A mysterious
stranger tells Carla he’s a spy, but Diane pokes holes in his stories right and
left. Finally, he confesses to all that he’s simply a bored writer, tale
spinning for attention, much to the chagrin, and unpopularity, of Diane, who
feels terrible for being a wet blanket to his barroom illusions. When he
returns, he elaborates on his story by claiming to be a poet, but when Diane
gets him on the horn to Atlantic Monthly, his purloined verse is revealed,
again to Diane’s embarrassment.
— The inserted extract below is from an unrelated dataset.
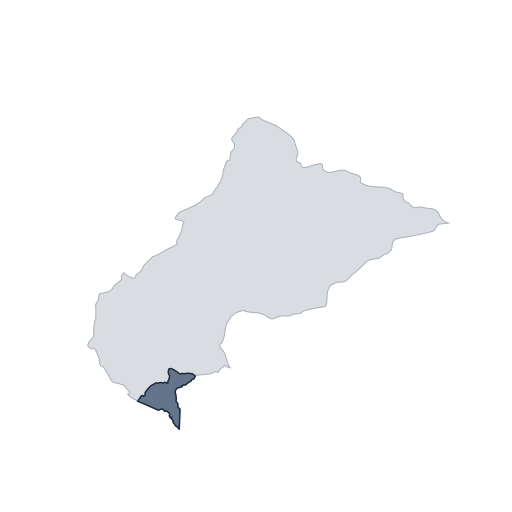 Sangha-Mbaéré highlighted on a map of Central African Republic, rotated 337°
{"feature_id": "CAF-802", "entity_name": "Sangha-Mbaéré", "entity_type": "Economic Prefecture", "adm_level": 1, "iso_a3": "CAF", "parent_name": "Central African Republic", "parent_adm1": "", "projection": "mercator", "projection_center": [16.411, 3.248], "detail": "fine", "context": "in_parent", "style": "filled", "palette": "slate", "viewbox_px": 512, "rotation_deg": 337, "n_neighbors": 0, "source": "natural_earth", "source_scale": "10m", "svg_char_len": 6566}
<svg xmlns="http://www.w3.org/2000/svg" viewBox="0 0 512 512"><g transform="rotate(337 256 256)"><path d="M347.7,195.3L352.0,196.4L352.7,197.7L351.5,202.1L352.4,204.8L354.8,207.1L357.2,208.1L359.6,208.7L367.8,210.1L371.2,211.7L375.7,216.8L381.4,221.4L382.8,223.9L382.5,226.1L380.8,228.8L381.1,229.9L383.7,232.6L386.7,235.4L392.1,238.5L401.6,243.3L405.9,246.6L407.3,249.0L409.8,251.7L413.1,254.1L415.4,256.0L413.8,261.3L414.3,263.1L415.1,264.6L417.1,266.7L417.9,269.3L419.9,272.7L422.2,274.2L426.1,274.8L428.1,276.3L432.4,279.0L436.5,281.3L438.3,282.9L439.4,284.3L440.3,285.9L440.8,287.6L440.9,291.2L441.6,295.6L443.8,298.7L445.9,300.9L437.4,298.3L436.2,298.3L434.7,298.7L430.3,301.9L428.9,302.3L423.3,301.6L409.9,299.1L399.5,296.7L396.4,295.8L390.9,295.0L387.2,296.6L383.8,302.3L382.8,303.4L377.4,305.1L374.9,304.6L368.7,306.2L359.0,303.8L355.6,304.3L352.9,305.5L346.0,308.1L341.8,309.5L336.9,310.9L332.3,312.9L329.2,314.0L326.1,314.0L323.4,312.9L320.4,311.9L316.8,311.7L313.0,312.3L309.8,314.5L308.5,316.1L305.8,320.4L302.5,327.4L301.2,328.8L300.1,329.5L285.0,326.1L278.5,325.2L274.2,326.3L268.7,324.4L266.3,324.0L265.2,324.6L262.1,323.8L257.1,321.4L252.4,320.4L248.1,320.7L245.5,319.9L243.4,317.6L240.7,313.4L235.8,309.1L229.2,305.8L225.1,303.2L223.5,301.5L220.0,300.6L214.5,300.4L209.3,302.1L201.9,307.3L194.9,318.1L191.1,322.3L188.0,323.3L187.2,325.9L188.7,330.1L189.1,334.8L188.1,342.9L188.5,348.8L186.8,347.9L185.2,345.1L184.5,344.6L179.9,345.8L177.5,346.9L176.3,348.0L175.3,348.2L173.9,346.7L172.7,346.4L170.9,346.7L169.1,346.7L167.9,346.5L167.1,346.6L164.9,345.7L157.1,343.4L155.7,342.7L154.1,342.8L150.1,344.7L147.9,345.3L141.4,346.5L134.4,347.1L131.8,347.1L129.9,348.0L128.7,349.3L126.6,356.7L126.0,358.0L126.1,359.9L125.5,365.9L125.8,367.8L117.4,384.2L116.0,381.5L115.2,378.3L114.8,374.6L115.0,373.6L114.5,372.5L113.8,369.5L114.5,367.6L113.9,365.5L112.3,363.5L110.8,362.0L110.0,360.6L109.3,360.0L107.6,359.8L105.5,359.1L96.2,349.4L86.5,338.6L84.6,335.1L83.8,333.0L86.1,332.8L86.7,332.4L86.8,331.5L85.3,328.7L84.6,325.1L83.4,323.0L79.7,319.7L76.0,317.1L74.9,315.8L74.2,314.0L72.9,302.2L72.2,298.9L71.1,297.4L70.3,296.7L70.0,295.9L70.1,293.8L70.6,291.9L70.6,291.2L71.6,289.6L71.6,278.7L70.4,277.2L68.2,277.2L67.1,275.6L66.1,273.6L66.4,272.2L68.5,270.0L69.9,269.1L74.0,267.4L75.1,266.5L75.9,265.4L76.3,264.0L78.7,258.4L82.3,252.8L83.8,251.6L87.4,243.4L88.2,241.3L88.8,239.2L90.0,237.5L93.9,234.7L96.8,229.8L100.0,230.1L103.3,230.8L107.5,231.2L110.8,230.3L112.9,228.4L123.1,225.1L123.9,222.5L125.5,221.1L127.4,219.9L128.0,219.7L128.2,220.6L129.3,223.3L131.6,226.0L135.0,229.0L136.0,228.8L138.1,226.6L143.4,225.2L144.8,224.5L148.5,221.3L153.1,219.1L155.7,218.4L160.3,216.2L163.6,216.5L168.8,216.2L177.6,215.1L183.9,214.8L187.1,214.4L187.9,213.9L189.1,210.8L190.1,209.9L192.5,208.5L197.1,203.8L200.2,199.7L201.1,198.3L201.7,198.0L203.1,196.3L201.7,194.6L196.5,191.0L196.6,190.5L196.3,189.9L196.6,189.4L198.6,187.9L201.3,186.3L204.1,185.7L211.6,185.8L217.9,185.4L219.4,185.5L224.4,184.7L227.8,183.9L231.3,182.2L239.2,182.4L245.7,178.0L247.6,177.2L248.5,176.5L248.7,175.8L251.8,174.1L255.2,170.5L258.0,167.3L258.7,165.0L266.1,157.2L268.7,157.4L270.0,156.4L273.0,151.2L273.9,150.3L276.9,149.4L278.4,147.8L279.7,145.5L279.7,142.7L279.1,140.4L279.1,139.3L279.8,138.3L281.0,137.3L286.7,134.5L288.1,133.2L289.0,132.0L290.5,131.7L292.3,131.9L293.4,131.1L294.6,129.8L298.5,128.1L302.2,126.8L306.0,127.3L312.9,129.1L314.9,132.8L315.9,134.1L324.5,142.8L326.1,144.9L330.3,151.3L332.9,155.6L335.9,161.7L336.2,165.1L335.8,167.9L335.2,176.0L334.4,178.4L330.7,182.7L330.5,184.7L331.3,186.3L332.4,187.0L333.1,187.8L332.7,191.6L334.0,193.1L336.9,194.1L344.0,194.7L347.7,195.3Z" fill="#d9dde1" stroke="#a8b0b8" stroke-width="1"/><path d="M153.5,342.8L152.3,343.4L151.7,344.1L151.1,344.7L150.0,344.8L149.3,344.5L148.9,344.5L148.5,344.6L148.1,345.0L147.8,345.3L147.6,345.6L147.1,345.8L146.7,345.8L145.5,345.8L145.1,345.9L144.3,346.2L143.9,346.3L143.1,346.2L142.9,346.3L142.4,346.5L142.2,346.7L141.8,347.0L141.6,347.1L141.4,347.1L141.0,347.0L140.8,347.1L140.4,347.2L140.2,347.0L139.9,346.8L139.6,346.6L139.3,346.6L138.5,346.7L138.3,346.6L137.7,346.4L137.4,346.4L137.0,346.4L137.0,346.7L137.1,347.0L136.4,347.5L135.8,347.5L133.4,346.9L132.8,346.9L132.1,346.9L130.8,347.3L129.6,348.1L128.7,349.2L128.2,350.5L127.9,353.0L127.2,354.8L127.2,355.5L127.0,356.2L126.0,357.6L125.7,358.2L125.6,359.0L125.9,359.6L126.2,360.2L126.4,360.8L126.2,361.9L125.1,364.1L125.2,365.4L125.5,365.9L125.9,366.4L126.2,366.9L126.1,367.6L125.2,369.4L124.6,370.9L124.2,371.7L122.9,374.4L121.6,377.2L120.6,379.2L119.3,382.0L117.8,385.2L117.7,385.1L117.3,384.9L117.3,384.6L117.5,384.3L117.5,384.0L117.4,383.9L117.0,383.6L116.9,383.5L116.9,382.9L116.8,382.7L116.7,382.4L116.5,382.1L115.9,381.5L115.6,380.7L115.3,380.1L115.3,379.9L115.3,378.8L115.2,378.2L114.8,377.6L114.7,377.2L114.7,376.5L115.2,375.5L115.3,375.0L115.2,374.4L114.8,373.3L114.7,372.7L114.8,372.4L115.0,372.0L115.3,371.6L114.9,371.5L114.6,371.5L114.2,371.5L113.9,371.5L113.8,371.3L113.8,370.9L113.7,369.9L113.8,369.1L114.6,368.3L114.8,367.6L114.7,366.8L114.5,366.2L114.1,365.6L113.7,364.6L113.0,363.7L112.8,363.5L112.5,363.3L112.2,363.3L111.9,363.4L111.5,363.5L111.4,363.4L111.2,363.1L110.8,361.6L110.6,361.0L110.1,360.4L109.5,360.0L109.0,359.8L107.8,359.9L107.7,359.9L107.4,359.7L107.2,359.7L106.7,359.9L106.2,359.9L105.8,359.7L103.6,357.3L100.8,354.4L97.9,351.4L94.9,348.1L92.4,345.5L90.4,343.4L90.6,343.3L95.2,340.3L95.8,340.0L96.2,339.9L96.5,339.9L96.9,340.0L97.1,340.1L97.2,340.3L97.4,341.0L97.6,341.1L98.0,341.1L98.8,340.9L99.2,340.8L99.6,340.6L99.7,340.3L100.4,338.6L100.9,338.2L104.2,336.2L107.6,334.8L108.7,334.4L113.5,333.8L114.1,333.7L114.5,333.8L114.8,333.9L115.0,334.0L115.4,334.3L115.7,334.5L118.2,335.1L118.9,335.3L120.1,336.0L120.4,336.2L120.6,336.4L120.8,336.6L121.1,336.7L121.5,336.7L122.6,336.7L123.0,336.8L123.3,336.9L123.6,337.2L124.7,338.3L125.0,338.5L125.2,338.4L125.4,338.3L125.5,338.1L125.7,337.9L126.0,336.9L126.1,336.7L126.3,336.6L126.9,336.1L128.0,335.0L129.2,333.5L129.4,333.0L129.5,332.7L129.6,332.3L129.6,331.9L129.5,330.7L129.6,329.8L129.6,329.3L129.8,328.9L130.1,328.2L131.3,326.4L131.7,326.1L131.9,325.9L132.5,326.1L133.4,326.2L133.6,326.3L134.3,326.8L136.4,329.2L136.4,329.3L136.5,329.5L138.3,332.2L139.1,333.8L139.3,334.1L140.4,335.0L140.6,335.1L141.8,335.2L142.1,335.2L142.3,335.3L143.8,336.3L144.0,336.4L144.9,336.6L145.8,336.7L146.0,336.8L146.8,337.1L147.7,337.4L148.1,337.6L149.2,338.3L150.7,339.0L151.0,339.2L151.2,339.3L153.4,342.8L153.5,342.8Z" fill="#64748b" stroke="#1e293b" stroke-width="1.5"/></g></svg>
Finally, he writes a check to buy the bar for a
million dollars, and Sam naturally disbelieves him and rips it up, but when a chauffer
arrives and seems to confirm his wealth, the “spy” seems to have the last
laugh.
First half of
this episode is fantastic, in which Diane’s hypocritical lie-puncturing leads
to Sam’s great mini-speech, explaining the “bar purpose” of allowing regular
folk to “shoot off their mouths and et away with it.” When the patronage casts
her with stones as a result of her behavior, she has the opportunity of some
deep reflection and reformation, but the second half continues the spy’s
duplicity (ending with the theme of “we should have had fun with this guy all
along). It’s a chance for some real character development, which Cheers is perennially so good at;
unfortunately it went a more sitcomely route.
Raab in the "A Life in the Theater" |
Cold open: Norm,
none too enthusiastically, is meeting his wife in remote Maine, then hands off
directions to meet her to a young Naval officer. At the last minute, he takes
them back, explaining, “I couldn’t do that to the Navy!”
Norm’s opener:
(Diane: What’s new, Norman) Most of my wife.